Classroom Corner: Mindful March

Mindful March Week cover

05/14/2021

This past year has been challenging for everyone, especially low income groups. Unfortunately, these communities have experienced the repercussions of the COVID-19 pandemic at a much higher rate - family and friends lost to the virus, financial insecurity, housing and food uncertainty, and a lack of stability in routines. These are the very communities where UCLA Health Sound Body Sound Mind has always focused their physical education support efforts.

The onset of the virus has challenged SBSM to provide assistance in new ways. With school communities suffering more than ever before, it has become clear there is a need for added mental health care and wellness support.

Sound Body Sound Mind’s support for mental health has historically been based in the notion that exercise releases stress and physical tension, boosts endorphin production, and ultimately promotes feeling good. While the idea of creating a dedicated mental health resource has been floated around for some time, the increasingly dire need for care in our communities has made this a top priority.

In September 2020, the SBSM team began to collaborate with the UCLA Mindful Awareness Research Center (MARC) to develop this much needed resource. Mindfulness practices such as thoughtful breathing, meditation, and gratitude have scientific support as a means to reduce stress, improve attention, boost the immune system, reduce emotional reactivity, and promote a general sense of health and well-being.

Diana Winston, the Director of Mindfulness Education at MARC, believes that the collaboration was a great way to expand the reach of mindfulness practices: “I'm so excited we will be offering students mindfulness training through SBSM. I know it will help people navigate these challenging times.”

The partnership between SBSM and MARC has resulted in Mindful March, a digital tool for teachers to bring mindful awareness practices into their virtual classrooms. For five weeks in the month of March, teachers received an email with a resource package that included two video lessons, mindfulness practice instructions, a daily challenge, and reflection questions. The content is designed so teachers can easily plug the instructions into their online learning platforms with videos and lessons specifically designed for middle school and high school students. Additionally, the videos have the option for subtitles in over ten different languages so multilingual or English Learner students can still participate in the lessons.

Wilquin Garcia, a physical education teacher at Sylmar Charter Senior High, shared with us how Mindful March came at the perfect time to assist his students with their mental well-being. “Some of my students are going through so much… Mental health was one of my biggest concerns for [them].” said Garcia. He was excited that the resource was easily adaptable to his teaching style and lesson plans. One of the most useful lessons he took from Mindful March was the practice on mindful breathing. Garcia related this practice to Kobe Bryant’s legacy free-throw shots in a stadium full of noise.
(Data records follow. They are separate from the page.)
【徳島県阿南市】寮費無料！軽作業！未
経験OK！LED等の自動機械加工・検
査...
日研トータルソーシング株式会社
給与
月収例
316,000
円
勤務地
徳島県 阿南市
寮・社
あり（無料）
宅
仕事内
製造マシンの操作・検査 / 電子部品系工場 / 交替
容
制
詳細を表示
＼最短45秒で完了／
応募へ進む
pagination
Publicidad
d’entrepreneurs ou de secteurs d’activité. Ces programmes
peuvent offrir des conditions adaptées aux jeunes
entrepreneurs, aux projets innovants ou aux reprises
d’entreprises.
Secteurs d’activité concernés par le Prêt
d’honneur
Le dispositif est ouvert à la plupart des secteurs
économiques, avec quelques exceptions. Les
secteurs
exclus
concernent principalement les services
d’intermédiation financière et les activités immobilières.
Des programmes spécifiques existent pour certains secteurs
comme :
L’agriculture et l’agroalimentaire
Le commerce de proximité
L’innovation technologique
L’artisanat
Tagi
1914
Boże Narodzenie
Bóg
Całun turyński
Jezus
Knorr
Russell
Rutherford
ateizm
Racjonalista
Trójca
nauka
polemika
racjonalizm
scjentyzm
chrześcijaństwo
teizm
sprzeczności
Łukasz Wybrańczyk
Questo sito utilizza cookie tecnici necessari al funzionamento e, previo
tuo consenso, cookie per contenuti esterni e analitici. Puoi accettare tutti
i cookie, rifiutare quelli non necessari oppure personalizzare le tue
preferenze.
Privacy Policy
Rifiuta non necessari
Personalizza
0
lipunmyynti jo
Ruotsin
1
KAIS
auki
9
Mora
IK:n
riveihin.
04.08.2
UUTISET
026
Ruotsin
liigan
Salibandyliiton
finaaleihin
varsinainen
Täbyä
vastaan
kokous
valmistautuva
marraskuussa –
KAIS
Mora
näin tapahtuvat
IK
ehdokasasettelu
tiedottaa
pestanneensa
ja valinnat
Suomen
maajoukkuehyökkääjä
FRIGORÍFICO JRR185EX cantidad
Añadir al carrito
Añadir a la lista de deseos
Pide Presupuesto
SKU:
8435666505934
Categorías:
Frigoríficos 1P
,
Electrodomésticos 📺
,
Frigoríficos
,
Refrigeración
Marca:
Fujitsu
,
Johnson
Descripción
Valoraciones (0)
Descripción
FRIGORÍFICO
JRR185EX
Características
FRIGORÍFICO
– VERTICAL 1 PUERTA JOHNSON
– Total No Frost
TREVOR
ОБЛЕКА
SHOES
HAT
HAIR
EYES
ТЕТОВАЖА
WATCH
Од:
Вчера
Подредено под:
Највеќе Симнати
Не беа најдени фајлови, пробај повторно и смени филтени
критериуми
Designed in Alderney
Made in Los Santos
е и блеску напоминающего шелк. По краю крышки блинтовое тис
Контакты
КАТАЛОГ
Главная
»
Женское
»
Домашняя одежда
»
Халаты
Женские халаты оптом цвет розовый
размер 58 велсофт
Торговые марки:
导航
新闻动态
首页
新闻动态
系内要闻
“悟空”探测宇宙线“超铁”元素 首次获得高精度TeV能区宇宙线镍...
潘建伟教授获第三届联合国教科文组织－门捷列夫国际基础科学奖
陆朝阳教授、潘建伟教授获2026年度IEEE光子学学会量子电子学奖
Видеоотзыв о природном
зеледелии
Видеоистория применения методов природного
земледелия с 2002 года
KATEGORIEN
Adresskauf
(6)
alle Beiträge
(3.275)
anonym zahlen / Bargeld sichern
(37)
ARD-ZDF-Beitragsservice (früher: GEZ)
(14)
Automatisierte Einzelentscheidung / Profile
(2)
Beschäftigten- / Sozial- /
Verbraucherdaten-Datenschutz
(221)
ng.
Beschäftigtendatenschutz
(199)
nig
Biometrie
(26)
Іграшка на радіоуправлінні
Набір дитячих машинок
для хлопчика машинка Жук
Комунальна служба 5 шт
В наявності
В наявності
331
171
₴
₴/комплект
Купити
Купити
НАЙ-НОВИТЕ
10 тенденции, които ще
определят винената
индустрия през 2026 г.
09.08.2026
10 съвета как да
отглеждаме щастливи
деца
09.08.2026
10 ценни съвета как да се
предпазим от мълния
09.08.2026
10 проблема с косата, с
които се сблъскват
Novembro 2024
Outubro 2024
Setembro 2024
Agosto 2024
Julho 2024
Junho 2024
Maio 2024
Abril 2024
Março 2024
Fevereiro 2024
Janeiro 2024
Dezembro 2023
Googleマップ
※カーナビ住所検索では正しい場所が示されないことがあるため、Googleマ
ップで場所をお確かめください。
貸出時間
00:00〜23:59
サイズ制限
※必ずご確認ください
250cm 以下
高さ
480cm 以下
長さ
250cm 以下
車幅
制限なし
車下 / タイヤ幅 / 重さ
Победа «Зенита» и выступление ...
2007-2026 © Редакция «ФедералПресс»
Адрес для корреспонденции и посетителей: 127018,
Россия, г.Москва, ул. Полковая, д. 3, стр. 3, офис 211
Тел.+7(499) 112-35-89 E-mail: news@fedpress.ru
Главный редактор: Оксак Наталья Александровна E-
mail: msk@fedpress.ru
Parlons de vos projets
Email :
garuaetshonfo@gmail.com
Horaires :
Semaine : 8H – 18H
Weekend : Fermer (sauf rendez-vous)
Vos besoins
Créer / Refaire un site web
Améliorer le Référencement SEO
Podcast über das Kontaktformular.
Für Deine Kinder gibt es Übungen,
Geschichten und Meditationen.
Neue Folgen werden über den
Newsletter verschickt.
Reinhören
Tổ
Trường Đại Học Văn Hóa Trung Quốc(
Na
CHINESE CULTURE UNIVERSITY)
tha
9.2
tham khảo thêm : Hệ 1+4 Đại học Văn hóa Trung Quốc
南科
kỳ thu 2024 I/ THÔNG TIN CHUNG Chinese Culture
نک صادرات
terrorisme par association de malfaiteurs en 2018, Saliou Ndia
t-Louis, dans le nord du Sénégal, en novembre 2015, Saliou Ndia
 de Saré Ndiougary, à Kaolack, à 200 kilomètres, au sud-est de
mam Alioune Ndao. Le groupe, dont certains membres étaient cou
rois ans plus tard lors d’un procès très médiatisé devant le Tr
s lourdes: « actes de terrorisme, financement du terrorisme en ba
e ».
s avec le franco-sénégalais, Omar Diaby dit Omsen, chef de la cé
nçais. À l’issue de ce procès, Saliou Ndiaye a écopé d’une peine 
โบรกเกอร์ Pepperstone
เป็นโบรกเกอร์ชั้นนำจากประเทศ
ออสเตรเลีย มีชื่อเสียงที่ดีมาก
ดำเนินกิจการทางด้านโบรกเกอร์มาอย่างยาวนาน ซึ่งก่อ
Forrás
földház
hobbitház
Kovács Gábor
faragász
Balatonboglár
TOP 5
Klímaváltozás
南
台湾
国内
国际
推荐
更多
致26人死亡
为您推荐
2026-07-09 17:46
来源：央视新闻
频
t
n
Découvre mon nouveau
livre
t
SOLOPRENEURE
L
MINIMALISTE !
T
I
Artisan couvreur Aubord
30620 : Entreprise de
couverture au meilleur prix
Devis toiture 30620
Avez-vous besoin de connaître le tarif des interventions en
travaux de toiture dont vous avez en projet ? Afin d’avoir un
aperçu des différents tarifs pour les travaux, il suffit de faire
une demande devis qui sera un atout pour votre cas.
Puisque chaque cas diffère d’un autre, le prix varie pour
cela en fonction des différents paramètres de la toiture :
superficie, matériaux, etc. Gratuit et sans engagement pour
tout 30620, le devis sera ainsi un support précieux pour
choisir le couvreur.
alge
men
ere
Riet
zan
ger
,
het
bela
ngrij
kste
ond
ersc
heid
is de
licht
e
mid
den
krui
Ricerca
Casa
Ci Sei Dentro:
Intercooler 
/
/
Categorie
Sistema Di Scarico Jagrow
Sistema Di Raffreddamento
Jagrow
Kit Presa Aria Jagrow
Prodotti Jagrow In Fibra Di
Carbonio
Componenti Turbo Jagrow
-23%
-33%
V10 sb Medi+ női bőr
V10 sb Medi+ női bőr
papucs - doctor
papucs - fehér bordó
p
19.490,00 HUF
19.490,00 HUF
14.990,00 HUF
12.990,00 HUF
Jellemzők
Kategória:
Focusing on breathing was an accessible way his students could become grounded while in crowded apartments or submerged in the chaos of other siblings on Zoom. “These are lessons that students can take with them forever, for the rest of their lives,” said Garcia. After incorporating these lessons, many of his students personally thanked him for caring about their mental health and allowing time for these moments of thoughtfulness.

Although the pandemic has brought unprecedented challenges, it has also emphasized the broad need for mental health resources in our society. Matthew Flesock, Executive Director of SBSM, believes that this pilot program only scratched the surface of possibilities to cement mindfulness as a lasting part of the SBSM program: “COVID-19 has permanently altered SBSM to put us on a more supportive path and break us out of our old identity of just opening fitness centers.” He hopes that this pilot program is only the beginning of a journey to promote devoted mental wellness programs in our schools.